*PROVIDED DATA*:

=======

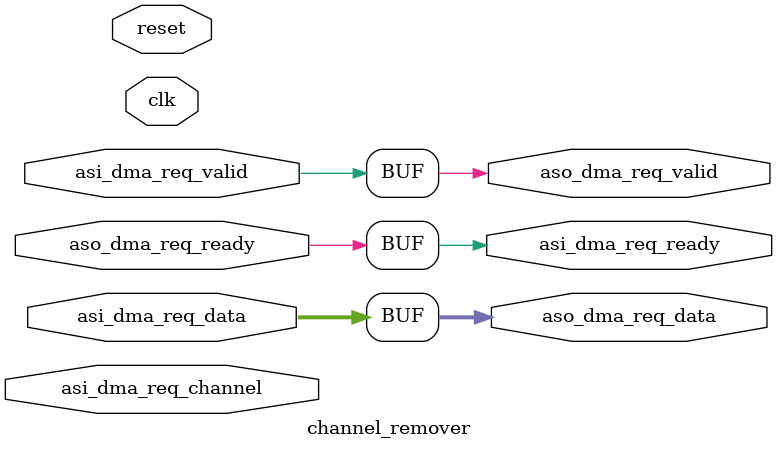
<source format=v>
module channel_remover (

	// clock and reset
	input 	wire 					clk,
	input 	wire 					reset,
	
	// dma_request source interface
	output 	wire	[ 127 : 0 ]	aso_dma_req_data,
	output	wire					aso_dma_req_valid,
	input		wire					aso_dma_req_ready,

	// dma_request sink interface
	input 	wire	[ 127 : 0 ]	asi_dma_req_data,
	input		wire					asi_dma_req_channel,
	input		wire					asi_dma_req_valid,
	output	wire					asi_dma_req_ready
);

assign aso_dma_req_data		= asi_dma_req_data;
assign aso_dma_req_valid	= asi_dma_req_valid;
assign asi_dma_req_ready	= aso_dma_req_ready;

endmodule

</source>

=======

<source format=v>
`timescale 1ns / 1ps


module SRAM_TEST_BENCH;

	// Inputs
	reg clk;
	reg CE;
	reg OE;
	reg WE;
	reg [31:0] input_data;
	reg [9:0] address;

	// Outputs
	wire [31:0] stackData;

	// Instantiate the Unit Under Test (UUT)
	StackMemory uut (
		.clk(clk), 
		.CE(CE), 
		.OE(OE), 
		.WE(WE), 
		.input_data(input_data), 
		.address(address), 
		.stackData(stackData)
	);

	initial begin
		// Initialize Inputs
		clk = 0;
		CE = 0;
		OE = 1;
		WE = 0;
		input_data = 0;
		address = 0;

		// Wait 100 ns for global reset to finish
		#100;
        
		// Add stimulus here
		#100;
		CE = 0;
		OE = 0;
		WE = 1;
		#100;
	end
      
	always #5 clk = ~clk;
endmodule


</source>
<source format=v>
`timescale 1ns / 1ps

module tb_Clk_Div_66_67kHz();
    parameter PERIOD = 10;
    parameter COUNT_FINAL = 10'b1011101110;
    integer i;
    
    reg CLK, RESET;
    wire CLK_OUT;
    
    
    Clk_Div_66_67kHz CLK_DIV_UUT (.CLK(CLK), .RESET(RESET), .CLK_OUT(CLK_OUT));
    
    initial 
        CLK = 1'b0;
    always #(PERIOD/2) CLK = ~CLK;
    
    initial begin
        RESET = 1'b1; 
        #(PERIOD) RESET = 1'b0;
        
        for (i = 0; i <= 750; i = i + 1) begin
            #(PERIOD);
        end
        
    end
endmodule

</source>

=======

*TASK TO CARRY OUT*:
Lines with "address": find them in the data and copy each one.

*TASK OUTPUT*:
	reg [9:0] address;
		.address(address), 
		address = 0;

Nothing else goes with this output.